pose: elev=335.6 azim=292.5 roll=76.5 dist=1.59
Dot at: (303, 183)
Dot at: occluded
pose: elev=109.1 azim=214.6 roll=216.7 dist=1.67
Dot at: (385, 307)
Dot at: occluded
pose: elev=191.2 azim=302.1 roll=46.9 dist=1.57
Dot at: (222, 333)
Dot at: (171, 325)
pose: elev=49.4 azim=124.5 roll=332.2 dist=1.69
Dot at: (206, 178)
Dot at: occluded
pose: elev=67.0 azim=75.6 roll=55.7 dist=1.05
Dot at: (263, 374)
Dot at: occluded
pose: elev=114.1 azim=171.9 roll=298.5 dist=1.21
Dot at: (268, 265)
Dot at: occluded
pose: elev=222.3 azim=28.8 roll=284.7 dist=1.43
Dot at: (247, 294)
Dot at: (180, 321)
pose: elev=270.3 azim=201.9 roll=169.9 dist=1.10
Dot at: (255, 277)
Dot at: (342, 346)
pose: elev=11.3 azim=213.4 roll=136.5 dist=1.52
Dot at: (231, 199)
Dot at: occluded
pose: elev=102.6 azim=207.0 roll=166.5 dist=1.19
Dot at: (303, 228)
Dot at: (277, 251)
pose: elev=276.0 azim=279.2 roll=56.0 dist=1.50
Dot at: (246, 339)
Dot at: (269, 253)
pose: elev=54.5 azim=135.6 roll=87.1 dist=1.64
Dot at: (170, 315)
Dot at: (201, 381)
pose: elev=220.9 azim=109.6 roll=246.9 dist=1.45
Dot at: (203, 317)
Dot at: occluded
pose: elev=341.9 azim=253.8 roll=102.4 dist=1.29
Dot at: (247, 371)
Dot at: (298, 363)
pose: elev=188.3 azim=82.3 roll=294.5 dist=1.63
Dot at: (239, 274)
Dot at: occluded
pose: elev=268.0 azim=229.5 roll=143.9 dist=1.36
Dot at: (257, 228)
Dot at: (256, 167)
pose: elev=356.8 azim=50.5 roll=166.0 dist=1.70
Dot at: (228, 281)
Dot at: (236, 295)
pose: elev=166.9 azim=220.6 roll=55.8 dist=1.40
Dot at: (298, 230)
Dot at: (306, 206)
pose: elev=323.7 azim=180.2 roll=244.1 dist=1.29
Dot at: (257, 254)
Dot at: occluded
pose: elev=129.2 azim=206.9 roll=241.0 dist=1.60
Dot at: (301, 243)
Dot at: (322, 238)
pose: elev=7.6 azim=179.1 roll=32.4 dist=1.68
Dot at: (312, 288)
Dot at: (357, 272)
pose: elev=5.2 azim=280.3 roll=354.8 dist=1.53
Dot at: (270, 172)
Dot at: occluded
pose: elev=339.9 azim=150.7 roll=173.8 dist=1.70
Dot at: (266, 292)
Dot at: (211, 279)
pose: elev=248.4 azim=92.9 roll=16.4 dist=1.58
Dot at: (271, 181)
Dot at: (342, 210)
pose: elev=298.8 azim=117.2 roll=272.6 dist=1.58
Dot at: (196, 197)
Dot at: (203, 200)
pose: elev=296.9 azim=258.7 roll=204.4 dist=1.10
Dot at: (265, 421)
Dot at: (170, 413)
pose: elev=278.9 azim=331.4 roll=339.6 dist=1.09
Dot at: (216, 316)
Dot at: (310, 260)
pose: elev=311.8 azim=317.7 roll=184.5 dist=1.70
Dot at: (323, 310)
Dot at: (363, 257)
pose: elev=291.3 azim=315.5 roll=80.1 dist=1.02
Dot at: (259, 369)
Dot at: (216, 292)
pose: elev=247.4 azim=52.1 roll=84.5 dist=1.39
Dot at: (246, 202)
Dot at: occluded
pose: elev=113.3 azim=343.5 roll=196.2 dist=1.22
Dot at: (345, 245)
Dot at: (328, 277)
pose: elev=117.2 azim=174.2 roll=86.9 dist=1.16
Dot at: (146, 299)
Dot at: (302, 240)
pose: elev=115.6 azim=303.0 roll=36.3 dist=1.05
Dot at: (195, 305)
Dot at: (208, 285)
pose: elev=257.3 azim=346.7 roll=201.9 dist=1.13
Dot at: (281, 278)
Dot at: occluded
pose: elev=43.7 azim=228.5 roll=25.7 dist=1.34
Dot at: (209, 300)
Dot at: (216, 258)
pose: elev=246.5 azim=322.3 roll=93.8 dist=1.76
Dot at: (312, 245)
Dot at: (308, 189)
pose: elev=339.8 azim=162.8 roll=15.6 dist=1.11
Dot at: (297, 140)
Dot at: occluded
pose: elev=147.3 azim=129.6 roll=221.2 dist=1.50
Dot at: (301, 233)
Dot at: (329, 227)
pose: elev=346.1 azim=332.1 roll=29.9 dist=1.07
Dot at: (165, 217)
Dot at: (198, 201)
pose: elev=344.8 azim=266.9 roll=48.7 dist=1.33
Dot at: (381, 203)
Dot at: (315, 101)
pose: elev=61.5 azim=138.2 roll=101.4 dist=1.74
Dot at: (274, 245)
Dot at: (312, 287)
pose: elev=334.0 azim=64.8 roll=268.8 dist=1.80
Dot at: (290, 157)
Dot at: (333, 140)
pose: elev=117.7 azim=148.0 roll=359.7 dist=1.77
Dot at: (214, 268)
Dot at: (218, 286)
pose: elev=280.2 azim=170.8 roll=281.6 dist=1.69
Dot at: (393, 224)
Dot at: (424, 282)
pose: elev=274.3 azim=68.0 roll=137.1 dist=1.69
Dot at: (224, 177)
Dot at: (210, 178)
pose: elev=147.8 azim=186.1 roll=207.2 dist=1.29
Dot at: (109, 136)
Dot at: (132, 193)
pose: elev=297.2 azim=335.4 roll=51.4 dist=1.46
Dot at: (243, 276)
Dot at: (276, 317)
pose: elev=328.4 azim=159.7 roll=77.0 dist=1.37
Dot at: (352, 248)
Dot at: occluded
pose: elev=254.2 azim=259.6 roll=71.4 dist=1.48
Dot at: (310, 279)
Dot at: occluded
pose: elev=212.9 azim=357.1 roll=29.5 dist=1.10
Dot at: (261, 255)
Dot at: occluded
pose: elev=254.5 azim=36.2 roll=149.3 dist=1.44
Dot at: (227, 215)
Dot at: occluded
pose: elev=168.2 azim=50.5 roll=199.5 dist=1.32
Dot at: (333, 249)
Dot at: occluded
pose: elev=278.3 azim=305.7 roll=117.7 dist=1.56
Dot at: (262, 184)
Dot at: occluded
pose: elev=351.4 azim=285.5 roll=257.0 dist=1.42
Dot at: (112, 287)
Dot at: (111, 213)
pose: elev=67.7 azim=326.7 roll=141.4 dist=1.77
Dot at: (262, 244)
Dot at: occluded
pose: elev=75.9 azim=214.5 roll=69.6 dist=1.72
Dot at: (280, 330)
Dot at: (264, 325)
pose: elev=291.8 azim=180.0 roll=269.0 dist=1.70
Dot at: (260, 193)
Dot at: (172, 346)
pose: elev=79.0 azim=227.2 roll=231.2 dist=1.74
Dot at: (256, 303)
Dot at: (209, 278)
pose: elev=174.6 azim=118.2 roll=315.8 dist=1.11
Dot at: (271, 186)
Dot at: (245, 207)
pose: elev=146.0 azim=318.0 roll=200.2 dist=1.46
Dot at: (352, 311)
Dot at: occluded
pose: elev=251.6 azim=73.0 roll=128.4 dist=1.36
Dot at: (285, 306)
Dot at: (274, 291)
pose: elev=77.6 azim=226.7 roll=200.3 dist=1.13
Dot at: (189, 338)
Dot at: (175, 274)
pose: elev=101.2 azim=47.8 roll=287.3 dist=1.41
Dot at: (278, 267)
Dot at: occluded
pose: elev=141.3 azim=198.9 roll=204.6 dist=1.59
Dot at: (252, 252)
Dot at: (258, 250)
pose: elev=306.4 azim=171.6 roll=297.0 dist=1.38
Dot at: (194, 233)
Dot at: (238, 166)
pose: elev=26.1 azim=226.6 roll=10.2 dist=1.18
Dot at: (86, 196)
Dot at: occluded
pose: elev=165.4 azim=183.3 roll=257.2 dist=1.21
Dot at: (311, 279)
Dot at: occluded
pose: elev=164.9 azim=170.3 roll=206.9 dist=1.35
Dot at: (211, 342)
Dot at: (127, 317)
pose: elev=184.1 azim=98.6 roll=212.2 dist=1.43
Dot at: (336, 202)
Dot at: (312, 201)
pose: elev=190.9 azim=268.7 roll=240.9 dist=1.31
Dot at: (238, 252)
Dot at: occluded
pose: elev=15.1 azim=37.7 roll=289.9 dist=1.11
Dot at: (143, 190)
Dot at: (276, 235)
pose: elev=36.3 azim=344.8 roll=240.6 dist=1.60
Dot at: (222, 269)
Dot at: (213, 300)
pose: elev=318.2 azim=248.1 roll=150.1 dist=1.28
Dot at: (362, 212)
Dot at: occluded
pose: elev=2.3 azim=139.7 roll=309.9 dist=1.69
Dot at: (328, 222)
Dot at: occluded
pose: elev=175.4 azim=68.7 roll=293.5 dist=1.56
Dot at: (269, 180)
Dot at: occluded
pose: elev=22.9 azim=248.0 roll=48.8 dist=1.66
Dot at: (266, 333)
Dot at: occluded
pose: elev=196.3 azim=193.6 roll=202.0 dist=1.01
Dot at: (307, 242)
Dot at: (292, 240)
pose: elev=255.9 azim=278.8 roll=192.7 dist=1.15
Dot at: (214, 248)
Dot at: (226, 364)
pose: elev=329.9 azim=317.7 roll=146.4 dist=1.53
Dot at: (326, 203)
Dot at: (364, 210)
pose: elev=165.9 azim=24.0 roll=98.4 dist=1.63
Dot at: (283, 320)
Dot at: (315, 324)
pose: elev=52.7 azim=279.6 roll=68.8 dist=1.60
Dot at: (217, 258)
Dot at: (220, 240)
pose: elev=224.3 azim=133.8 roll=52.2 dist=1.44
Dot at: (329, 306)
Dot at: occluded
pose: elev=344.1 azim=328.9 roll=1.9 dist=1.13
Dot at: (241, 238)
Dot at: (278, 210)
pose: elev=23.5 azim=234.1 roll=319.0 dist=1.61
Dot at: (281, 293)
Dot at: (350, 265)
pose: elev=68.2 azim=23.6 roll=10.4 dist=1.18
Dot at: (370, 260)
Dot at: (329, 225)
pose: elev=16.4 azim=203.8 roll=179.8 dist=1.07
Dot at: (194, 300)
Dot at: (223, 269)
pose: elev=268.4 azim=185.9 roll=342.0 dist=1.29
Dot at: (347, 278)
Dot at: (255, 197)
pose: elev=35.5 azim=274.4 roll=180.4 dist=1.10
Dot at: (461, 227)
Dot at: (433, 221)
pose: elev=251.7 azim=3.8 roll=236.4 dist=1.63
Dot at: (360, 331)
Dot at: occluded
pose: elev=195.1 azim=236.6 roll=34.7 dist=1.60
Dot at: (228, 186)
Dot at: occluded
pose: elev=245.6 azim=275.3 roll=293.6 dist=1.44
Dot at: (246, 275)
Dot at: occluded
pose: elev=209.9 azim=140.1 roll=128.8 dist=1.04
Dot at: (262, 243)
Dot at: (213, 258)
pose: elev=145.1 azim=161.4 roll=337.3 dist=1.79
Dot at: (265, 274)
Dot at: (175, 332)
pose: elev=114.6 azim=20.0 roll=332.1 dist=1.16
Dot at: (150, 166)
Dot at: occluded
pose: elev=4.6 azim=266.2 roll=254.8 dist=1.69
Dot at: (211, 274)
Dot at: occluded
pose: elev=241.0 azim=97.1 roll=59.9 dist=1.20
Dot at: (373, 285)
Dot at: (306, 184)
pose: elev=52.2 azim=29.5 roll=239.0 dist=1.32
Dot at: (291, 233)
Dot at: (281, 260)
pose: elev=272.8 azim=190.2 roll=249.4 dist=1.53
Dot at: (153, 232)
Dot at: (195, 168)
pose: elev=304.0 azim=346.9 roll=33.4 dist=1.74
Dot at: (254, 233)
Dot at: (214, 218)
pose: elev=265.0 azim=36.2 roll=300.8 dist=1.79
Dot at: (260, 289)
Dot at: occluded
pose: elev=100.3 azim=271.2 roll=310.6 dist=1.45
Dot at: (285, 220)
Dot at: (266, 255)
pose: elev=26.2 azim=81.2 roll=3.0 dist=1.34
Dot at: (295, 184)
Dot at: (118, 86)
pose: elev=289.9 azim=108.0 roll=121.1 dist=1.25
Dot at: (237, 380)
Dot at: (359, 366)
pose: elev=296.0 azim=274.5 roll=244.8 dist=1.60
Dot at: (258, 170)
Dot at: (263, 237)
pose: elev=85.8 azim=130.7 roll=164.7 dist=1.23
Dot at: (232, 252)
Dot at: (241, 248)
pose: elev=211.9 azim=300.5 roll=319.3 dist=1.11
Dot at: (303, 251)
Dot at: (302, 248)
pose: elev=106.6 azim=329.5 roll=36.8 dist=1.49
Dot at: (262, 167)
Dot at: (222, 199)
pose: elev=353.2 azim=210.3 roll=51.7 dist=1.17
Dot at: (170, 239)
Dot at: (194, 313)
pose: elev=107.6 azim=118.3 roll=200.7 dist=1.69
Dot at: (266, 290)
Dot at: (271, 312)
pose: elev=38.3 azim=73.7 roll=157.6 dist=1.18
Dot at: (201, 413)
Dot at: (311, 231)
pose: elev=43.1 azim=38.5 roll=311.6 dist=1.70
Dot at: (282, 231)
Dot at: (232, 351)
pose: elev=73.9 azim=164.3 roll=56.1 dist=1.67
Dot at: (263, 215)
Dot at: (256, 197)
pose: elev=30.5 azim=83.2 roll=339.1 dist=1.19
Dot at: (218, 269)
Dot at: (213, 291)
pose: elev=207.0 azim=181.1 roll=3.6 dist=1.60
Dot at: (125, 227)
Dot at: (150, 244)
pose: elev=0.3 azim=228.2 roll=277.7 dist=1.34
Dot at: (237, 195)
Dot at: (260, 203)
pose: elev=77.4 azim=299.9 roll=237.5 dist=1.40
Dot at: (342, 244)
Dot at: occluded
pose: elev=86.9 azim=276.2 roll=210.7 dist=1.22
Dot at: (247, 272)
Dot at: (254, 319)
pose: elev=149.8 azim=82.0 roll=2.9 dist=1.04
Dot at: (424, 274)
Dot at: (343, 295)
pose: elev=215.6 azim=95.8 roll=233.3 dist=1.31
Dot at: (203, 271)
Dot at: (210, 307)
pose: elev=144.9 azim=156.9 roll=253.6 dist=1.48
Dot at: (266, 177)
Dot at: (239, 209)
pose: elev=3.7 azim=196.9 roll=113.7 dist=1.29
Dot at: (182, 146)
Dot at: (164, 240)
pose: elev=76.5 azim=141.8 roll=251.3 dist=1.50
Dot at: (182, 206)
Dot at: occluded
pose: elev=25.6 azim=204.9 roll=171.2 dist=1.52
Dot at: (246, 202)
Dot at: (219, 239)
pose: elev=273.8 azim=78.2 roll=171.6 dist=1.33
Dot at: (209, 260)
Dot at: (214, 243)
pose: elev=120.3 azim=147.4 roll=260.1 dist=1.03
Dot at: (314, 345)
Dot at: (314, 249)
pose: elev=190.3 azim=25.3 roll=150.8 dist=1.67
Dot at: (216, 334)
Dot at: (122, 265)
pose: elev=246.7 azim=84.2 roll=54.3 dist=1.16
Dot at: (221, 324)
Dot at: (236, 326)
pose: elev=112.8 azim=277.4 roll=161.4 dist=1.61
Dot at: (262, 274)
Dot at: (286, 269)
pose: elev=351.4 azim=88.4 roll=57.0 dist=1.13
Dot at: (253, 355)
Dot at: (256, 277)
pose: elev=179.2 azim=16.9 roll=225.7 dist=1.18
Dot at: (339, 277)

• WHAT YOU WILL DO: Lay out as a numbered list the lines above between the line holding "pose: elev=184.1 azim=98.6" and the line holding "Dot at: (276, 235)", both included, leaving out any blank lines.

• SOLUTION:
1. pose: elev=184.1 azim=98.6 roll=212.2 dist=1.43
2. Dot at: (336, 202)
3. Dot at: (312, 201)
4. pose: elev=190.9 azim=268.7 roll=240.9 dist=1.31
5. Dot at: (238, 252)
6. Dot at: occluded
7. pose: elev=15.1 azim=37.7 roll=289.9 dist=1.11
8. Dot at: (143, 190)
9. Dot at: (276, 235)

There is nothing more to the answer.